Ramen, the Japanese noodle soup dish, has carved a place for itself in the Philippines. However, the ramen styles found in the metro are merely the tip of the iceberg. Ramen has at least as many variations as there are prefectures in Japan.
Ramen Nagi has been bringing in several ramen chefs over the past several months as part of its 10-year anniversary celebration here in the Philippines and for the latest special king, the ramen joint has partnered with the critically acclaimed Musashi-Ya from Japan.
Headed by Chef Fujisaki, Musashi-ya first came to rise in Kichijoji, Japan, and has since grown to ten additional stores, four of which are located in Tokyo and one in Shanghai, China. Currently at 25 years, Musashi-ya stands as a major player in the Japanese ramen world, participating in ramen events throughout Japan.
For an entire month, Ramen Nagi will be featuring Musashi-ya’s famous Iekei-Style Pork Bone Ramen. A combination of the rich Hakata-style tonkotsu and Tokyo-style chicken shoyu, Iekei style ramen is a flavor explosion while toning down on the dense richness found in most tonkotsu-style ramen. The broth is very porky in flavor with the chicken oil glistening on top adding another dimension in both taste and texture. Diners can customize the broth further with the addition of minced ginger or garlic if they choose to, though it is recommended to take the first sip of the broth as it is to enjoy its flavors at their truest.

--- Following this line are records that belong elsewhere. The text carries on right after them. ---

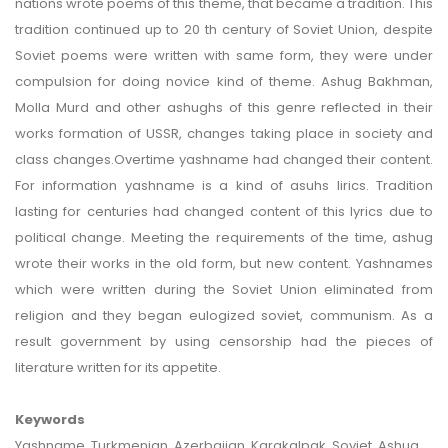
nations wrote poems of this theme, that became a tradition. This
tradition continued up to 20 th century of Soviet Union, despite
Soviet poems were written with same form, they were under
compulsion for doing novice kind of theme. Ashug Bakhman,
Molla Murd and other ashughs of this genre reflected in their
works formation of USSR, changes taking place in society and
class changes.Overtime yashname had changed their content.
For information yashname is a kind of asuhs lirics. Tradition
lasting for centuries had changed content of this lyrics due to
political change. Meeting the requirements of the time, ashug
wrote their works in the old form, but new content. Yashnames
which were written during the Soviet Union eliminated from
religion and they began eulogized soviet, communism. As a
result government by using censorship had the pieces of
literature written for its appetite.
Keywords
Yashname, Turkmenian, Azerbaijan, Karakalpak, Soviet, Ashug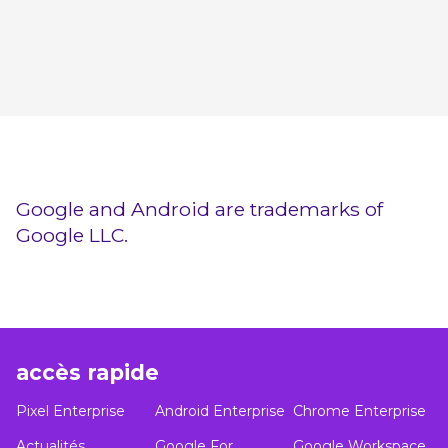
Google and Android are trademarks of
Google LLC.
accès rapide
Pixel Enterprise
Android Enterprise
Chrome Enterprise
Actualités
Google For
Google Workspace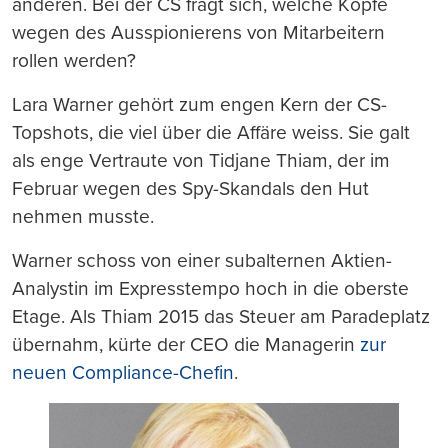
anderen. Bei der CS fragt sich, welche Köpfe
wegen des Ausspionierens von Mitarbeitern
rollen werden?
Lara Warner gehört zum engen Kern der CS-
Topshots, die viel über die Affäre weiss. Sie galt
als enge Vertraute von Tidjane Thiam, der im
Februar wegen des Spy-Skandals den Hut
nehmen musste.
Warner schoss von einer subalternen Aktien-
Analystin im Expresstempo hoch in die oberste
Etage. Als Thiam 2015 das Steuer am Paradeplatz
übernahm, kürte der CEO die Managerin
zur
neuen Compliance-Chefin
.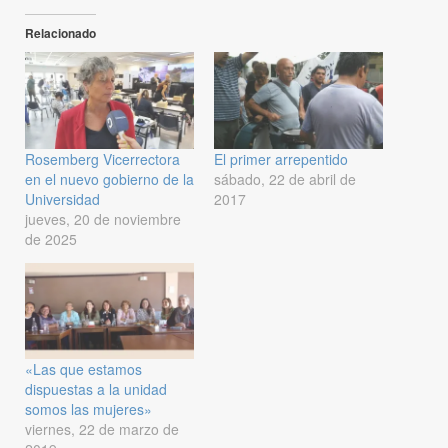
Relacionado
Rosemberg Vicerrectora
El primer arrepentido
en el nuevo gobierno de la
sábado, 22 de abril de
Universidad
2017
jueves, 20 de noviembre
de 2025
«Las que estamos
dispuestas a la unidad
somos las mujeres»
viernes, 22 de marzo de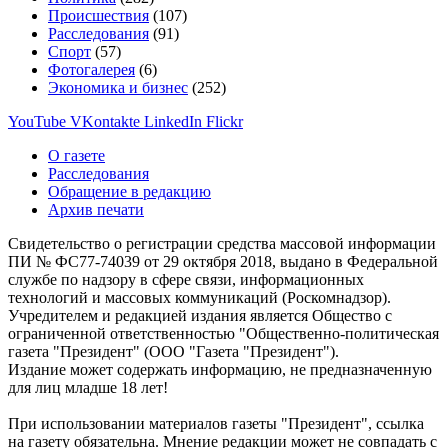
Происшествия
(107)
Расследования
(91)
Спорт
(57)
Фотогалерея
(6)
Экономика и бизнес
(252)
YouTube
VKontakte
LinkedIn
Flickr
О газете
Расследования
Обращение в редакцию
Архив печати
Свидетельство о регистрации средства массовой информации
ПИ № ФС77-74039 от 29 октября 2018, выдано в Федеральной
службе по надзору в сфере связи, информационных
технологий и массовых коммуникаций (Роскомнадзор).
Учредителем и редакцией издания является Общество с
ограниченной ответственностью "Общественно-политическая
газета "Президент" (ООО "Газета "Президент").
Издание может содержать информацию, не предназначенную
для лиц младше 18 лет!
При использовании материалов газеты "Президент", ссылка
на газету обязательна. Мнение редакции может не совпадать с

Furthering the gastronomic adventure, the Pork Bone Ramen features additions like thickly sliced chashu pork, tamago, spinach, and nori, rounding out the entire bowl with its different flavors. Chef Fujisaki also recommends enjoying the broth with some steamed white rice — a combination that is very familiar with Filipinos.
The delectable Iekei-Style Pork Bone Ramen will be available in all Ramen Nagi branches nationwide starting from January 22 to February 28.